Entries supplied ->
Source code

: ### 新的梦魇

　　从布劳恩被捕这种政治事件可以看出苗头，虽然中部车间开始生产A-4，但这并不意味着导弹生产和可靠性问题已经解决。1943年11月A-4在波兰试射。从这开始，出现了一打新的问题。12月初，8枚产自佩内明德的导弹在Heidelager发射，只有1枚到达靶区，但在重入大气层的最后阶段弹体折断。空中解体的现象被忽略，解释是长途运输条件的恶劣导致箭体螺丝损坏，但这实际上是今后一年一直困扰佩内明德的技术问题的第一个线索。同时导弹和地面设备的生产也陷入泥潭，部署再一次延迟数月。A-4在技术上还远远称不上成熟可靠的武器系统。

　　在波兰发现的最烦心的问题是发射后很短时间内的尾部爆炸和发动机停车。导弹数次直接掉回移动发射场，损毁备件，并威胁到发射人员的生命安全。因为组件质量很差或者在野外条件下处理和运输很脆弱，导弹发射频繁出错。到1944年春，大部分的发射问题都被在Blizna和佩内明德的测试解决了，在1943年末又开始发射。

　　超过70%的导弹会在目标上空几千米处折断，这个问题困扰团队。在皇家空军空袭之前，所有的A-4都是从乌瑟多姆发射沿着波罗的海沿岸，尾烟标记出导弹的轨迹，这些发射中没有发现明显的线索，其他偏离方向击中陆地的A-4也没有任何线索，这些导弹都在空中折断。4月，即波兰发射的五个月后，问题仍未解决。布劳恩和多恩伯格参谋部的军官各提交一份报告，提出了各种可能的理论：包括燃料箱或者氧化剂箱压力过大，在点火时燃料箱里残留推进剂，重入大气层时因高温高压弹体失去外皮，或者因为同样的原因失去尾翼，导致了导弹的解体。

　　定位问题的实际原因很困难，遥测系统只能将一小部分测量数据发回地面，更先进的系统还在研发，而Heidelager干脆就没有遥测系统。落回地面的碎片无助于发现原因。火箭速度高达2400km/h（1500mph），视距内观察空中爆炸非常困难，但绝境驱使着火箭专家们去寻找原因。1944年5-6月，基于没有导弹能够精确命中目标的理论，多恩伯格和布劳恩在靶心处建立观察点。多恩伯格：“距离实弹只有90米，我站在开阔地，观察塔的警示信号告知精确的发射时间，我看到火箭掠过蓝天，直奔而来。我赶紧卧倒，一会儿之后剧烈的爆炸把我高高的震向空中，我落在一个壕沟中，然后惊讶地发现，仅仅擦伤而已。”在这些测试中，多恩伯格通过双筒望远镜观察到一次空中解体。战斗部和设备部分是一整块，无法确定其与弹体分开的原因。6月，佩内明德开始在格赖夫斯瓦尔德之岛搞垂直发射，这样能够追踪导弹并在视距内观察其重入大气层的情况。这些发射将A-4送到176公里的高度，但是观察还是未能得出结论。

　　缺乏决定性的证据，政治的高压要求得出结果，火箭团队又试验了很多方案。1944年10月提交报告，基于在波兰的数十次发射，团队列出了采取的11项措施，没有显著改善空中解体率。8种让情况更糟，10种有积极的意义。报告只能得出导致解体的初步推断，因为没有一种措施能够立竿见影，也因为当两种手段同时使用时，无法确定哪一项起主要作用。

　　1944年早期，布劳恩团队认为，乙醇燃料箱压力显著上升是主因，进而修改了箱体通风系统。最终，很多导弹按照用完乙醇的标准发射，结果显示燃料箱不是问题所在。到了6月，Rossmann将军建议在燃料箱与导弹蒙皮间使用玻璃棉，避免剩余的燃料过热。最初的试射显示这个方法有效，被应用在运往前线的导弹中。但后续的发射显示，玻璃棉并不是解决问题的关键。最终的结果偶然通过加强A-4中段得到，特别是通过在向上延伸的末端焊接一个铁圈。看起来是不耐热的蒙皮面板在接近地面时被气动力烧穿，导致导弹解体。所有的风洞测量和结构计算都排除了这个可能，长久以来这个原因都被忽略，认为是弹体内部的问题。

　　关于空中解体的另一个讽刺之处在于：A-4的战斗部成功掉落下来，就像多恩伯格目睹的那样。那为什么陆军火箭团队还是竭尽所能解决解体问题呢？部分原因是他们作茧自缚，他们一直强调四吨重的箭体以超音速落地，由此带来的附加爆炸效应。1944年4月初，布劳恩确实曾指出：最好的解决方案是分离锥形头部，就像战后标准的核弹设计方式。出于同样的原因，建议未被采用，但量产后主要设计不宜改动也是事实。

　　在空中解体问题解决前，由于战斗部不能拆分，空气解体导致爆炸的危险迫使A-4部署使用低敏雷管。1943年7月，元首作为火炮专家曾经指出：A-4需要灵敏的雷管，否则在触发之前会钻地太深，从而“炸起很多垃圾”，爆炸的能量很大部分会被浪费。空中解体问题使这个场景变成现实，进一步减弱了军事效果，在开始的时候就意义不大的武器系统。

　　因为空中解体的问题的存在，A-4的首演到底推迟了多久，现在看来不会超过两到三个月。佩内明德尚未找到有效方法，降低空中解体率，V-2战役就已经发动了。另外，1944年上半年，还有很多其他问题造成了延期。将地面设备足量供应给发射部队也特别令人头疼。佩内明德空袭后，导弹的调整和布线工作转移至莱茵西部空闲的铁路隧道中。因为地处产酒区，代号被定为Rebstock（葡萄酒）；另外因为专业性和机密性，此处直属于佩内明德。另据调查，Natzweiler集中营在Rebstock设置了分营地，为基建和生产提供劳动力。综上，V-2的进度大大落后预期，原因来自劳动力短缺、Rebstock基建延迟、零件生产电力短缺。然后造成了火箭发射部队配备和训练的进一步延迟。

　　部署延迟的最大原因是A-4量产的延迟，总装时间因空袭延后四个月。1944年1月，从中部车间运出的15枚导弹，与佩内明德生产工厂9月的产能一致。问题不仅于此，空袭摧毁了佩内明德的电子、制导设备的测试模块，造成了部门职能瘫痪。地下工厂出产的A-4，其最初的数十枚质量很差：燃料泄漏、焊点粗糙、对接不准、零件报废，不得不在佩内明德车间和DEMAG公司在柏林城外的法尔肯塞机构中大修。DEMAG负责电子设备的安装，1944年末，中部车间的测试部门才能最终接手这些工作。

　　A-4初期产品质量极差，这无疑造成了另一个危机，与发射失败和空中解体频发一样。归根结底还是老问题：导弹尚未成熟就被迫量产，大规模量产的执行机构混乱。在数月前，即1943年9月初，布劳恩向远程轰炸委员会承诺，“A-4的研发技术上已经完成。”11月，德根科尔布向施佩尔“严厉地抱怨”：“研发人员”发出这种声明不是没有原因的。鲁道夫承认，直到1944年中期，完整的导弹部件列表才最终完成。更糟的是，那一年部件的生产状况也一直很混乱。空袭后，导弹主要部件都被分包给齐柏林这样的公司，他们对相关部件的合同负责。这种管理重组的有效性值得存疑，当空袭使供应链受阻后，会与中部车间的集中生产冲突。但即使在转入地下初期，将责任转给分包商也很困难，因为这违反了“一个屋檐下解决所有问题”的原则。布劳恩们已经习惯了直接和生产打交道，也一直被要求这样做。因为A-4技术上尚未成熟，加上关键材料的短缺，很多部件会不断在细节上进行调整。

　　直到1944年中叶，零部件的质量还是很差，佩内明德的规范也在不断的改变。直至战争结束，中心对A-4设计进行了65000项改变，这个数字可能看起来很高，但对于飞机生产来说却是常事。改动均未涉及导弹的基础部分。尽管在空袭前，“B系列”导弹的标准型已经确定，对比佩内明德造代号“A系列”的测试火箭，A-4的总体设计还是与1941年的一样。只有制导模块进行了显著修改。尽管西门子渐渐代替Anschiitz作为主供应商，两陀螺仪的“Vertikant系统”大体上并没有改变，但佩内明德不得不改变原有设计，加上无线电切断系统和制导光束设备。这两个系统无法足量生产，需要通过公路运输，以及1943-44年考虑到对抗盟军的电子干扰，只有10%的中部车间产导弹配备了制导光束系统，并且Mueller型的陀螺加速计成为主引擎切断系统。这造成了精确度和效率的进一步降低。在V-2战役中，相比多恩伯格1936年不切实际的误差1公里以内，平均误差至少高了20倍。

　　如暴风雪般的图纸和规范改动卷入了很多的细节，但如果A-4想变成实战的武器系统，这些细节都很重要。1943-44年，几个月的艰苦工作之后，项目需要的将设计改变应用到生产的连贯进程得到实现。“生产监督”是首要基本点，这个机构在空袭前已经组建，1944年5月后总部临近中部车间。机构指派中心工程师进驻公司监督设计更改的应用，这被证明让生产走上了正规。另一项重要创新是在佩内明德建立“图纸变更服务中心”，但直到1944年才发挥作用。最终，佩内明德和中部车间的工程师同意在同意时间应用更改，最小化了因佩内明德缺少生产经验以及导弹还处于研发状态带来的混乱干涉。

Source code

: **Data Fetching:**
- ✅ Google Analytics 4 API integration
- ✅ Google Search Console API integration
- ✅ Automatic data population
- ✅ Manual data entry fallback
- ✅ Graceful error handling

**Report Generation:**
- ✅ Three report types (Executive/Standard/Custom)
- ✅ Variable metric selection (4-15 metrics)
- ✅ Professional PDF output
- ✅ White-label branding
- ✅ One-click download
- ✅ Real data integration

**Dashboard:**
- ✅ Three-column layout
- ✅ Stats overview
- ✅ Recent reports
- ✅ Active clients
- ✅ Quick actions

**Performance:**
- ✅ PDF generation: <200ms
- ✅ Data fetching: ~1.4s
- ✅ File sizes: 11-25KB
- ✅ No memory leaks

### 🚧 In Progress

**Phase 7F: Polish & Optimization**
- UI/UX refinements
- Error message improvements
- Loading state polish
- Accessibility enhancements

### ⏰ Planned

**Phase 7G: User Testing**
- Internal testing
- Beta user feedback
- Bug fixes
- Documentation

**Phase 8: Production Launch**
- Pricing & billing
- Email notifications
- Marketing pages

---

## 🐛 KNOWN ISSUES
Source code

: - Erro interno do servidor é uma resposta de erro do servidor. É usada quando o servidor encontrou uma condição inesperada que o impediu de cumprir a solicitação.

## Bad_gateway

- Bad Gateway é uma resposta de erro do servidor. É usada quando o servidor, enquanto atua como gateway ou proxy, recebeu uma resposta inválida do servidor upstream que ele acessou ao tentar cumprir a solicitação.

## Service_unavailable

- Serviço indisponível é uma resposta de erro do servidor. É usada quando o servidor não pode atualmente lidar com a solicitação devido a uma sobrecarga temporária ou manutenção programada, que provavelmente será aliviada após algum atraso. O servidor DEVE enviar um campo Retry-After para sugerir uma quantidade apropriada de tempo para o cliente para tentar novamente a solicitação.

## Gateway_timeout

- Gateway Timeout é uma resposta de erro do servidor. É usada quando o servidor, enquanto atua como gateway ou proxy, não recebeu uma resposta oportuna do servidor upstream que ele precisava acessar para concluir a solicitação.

Task description -> Reproduce the lines of the records between the line containing "Polish & Optimization**" and the line containing "## Service_unavailable", inclusive, substituting "Stage" for every occurrence of "Phase" and leaving all else unchanged. Return only those lines.

Response to the exercise ->
**Stage 7F: Polish & Optimization**
- UI/UX refinements
- Error message improvements
- Loading state polish
- Accessibility enhancements

### ⏰ Planned

**Stage 7G: User Testing**
- Internal testing
- Beta user feedback
- Bug fixes
- Documentation

**Stage 8: Production Launch**
- Pricing & billing
- Email notifications
- Marketing pages

---

## 🐛 KNOWN ISSUES
Source code

: - Erro interno do servidor é uma resposta de erro do servidor. É usada quando o servidor encontrou uma condição inesperada que o impediu de cumprir a solicitação.

## Bad_gateway

- Bad Gateway é uma resposta de erro do servidor. É usada quando o servidor, enquanto atua como gateway ou proxy, recebeu uma resposta inválida do servidor upstream que ele acessou ao tentar cumprir a solicitação.

## Service_unavailable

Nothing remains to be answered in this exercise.